New Therapy Update Year In Review

William J Scarpa Jr
PMCID: PMC8099237

LESCOL XL® (fluvastatin sodium)

Description

Lescol XL® (fluvastatin sodium; Novartis Pharmaceuticals Corporation) is a newly released dosage and formulation of Lescol®. Lescol® was the first synthetic HMG‐CoA reductase inhibitor used in the treatment of hypercholesterolemia.

Indications

  • Lescol XL® is to be used in conjunction with diet to reduce total cholesterol, low‐density lipoprotein (LDL) cholesterol, triglycerides, and Apo‐B, as well as to increase high‐density lipoprotein cholesterol.

  • It is also indicated to slow the progression of coronary atherosclerosis.

Mechanism of Action

  • Lescol® blocks the production of cholesterol in the liver via competitive inhibition of HMG‐CoA reductase.

  • This stimulates the LDL receptors, thereby increasing uptake of the LDL particle.

Pharmacokinetics and Metabolism

  • The drug is rapidly absorbed following oral ingestion.

  • Peak concentrations of Lescol XL® are achieved in about 3 hours under fasting conditions, and are metabolized primarily through the 2c9 pathway.

  • Administration of the drug following a high‐fat meal delays its absorption.

  • The drug is 98% bound to plasma proteins.

  • It is metabolized in the liver via hydroxylation.

  • Elimination is primarily via the feces as metabolites, with very little (<5%) excreted in the urine.

Precautions and Adverse Reactions

  • Potential for drug accumulation exists in patients with hepatic insufficiency.

  • Women tend to have slightly higher plasma concentrations than men.

  • Liver function studies must be performed before therapy and at 12‐week intervals after drug initiation or an increase in the dose.

  • The drug must be discontinued if there is a three‐fold increase above the upper limited normal in the liver function tests.

  • The drug must be discontinued if myalgias develop or there is an increase in creatine phosphokinase enzymes.

  • The most common adverse reactions, although rare, are diarrhea, dyspepsia, fatigue, nausea, and flatulence.

Contraindications

  • Lescol XL® is contraindicated in patients with liver disease.

  • It is contraindicated in patients who are pregnant or are trying to become pregnant.

Dosage and Administration

  • Prior to initiation of therapy, patients should be placed on a low‐fat, low‐cholesterol diet.

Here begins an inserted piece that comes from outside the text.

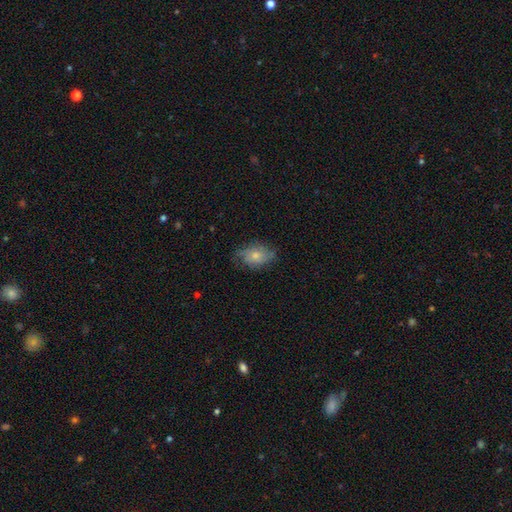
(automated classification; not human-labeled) smooth_or_featured: smooth (p=0.50) [alt: featured or disk p=0.42]
how_rounded: in between (p=0.77) [alt: round p=0.21]
merging: none (p=0.62) [alt: minor disturbance p=0.27]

  • In patients whose LDL cholesterol goal reduction is >25%, the recommended starting dose is 40 or 80 mg/day.

  • The dosing range is 20–80 mg/day.

  • The drug can be taken in the evening, without regard to meals.

  • Periodic liver function checks should be performed, as noted above.

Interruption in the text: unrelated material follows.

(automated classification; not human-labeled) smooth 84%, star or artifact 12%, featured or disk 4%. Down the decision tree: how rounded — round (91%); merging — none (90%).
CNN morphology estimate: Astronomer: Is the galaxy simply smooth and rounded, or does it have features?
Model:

  • Dosage changes can be made no more frequently than every 4 weeks.

Summary

Lescol XL® (co‐marketed with Reliant Pharmaceuticals) is a new dosage and preparation of the previously released synthetic HMG‐CoA reductase inhibitor Lescol®. The higher dosage is encouraging in the management of elevated lipid levels and the progression of the coronary atherosclerotic process.

JCH. 2001;3:60.

INNOHEP® (TINZAPARIN SODIUM INJECTION)

Description

Innohep® (tinzaparin sodium injection; Du Pont Pharmaceuticals Company) is a low‐molecular weight heparin indicated for the treatment of acute, symptomatic deep vein thrombosis with or without pulmonary embolism, administered with warfarin sodium.

Indications

  • Tinzaparin sodium is indicated for the treatment of acute, symptomatic deep vein thrombosis with or without pulmonary embolism, administered with warfarin sodium.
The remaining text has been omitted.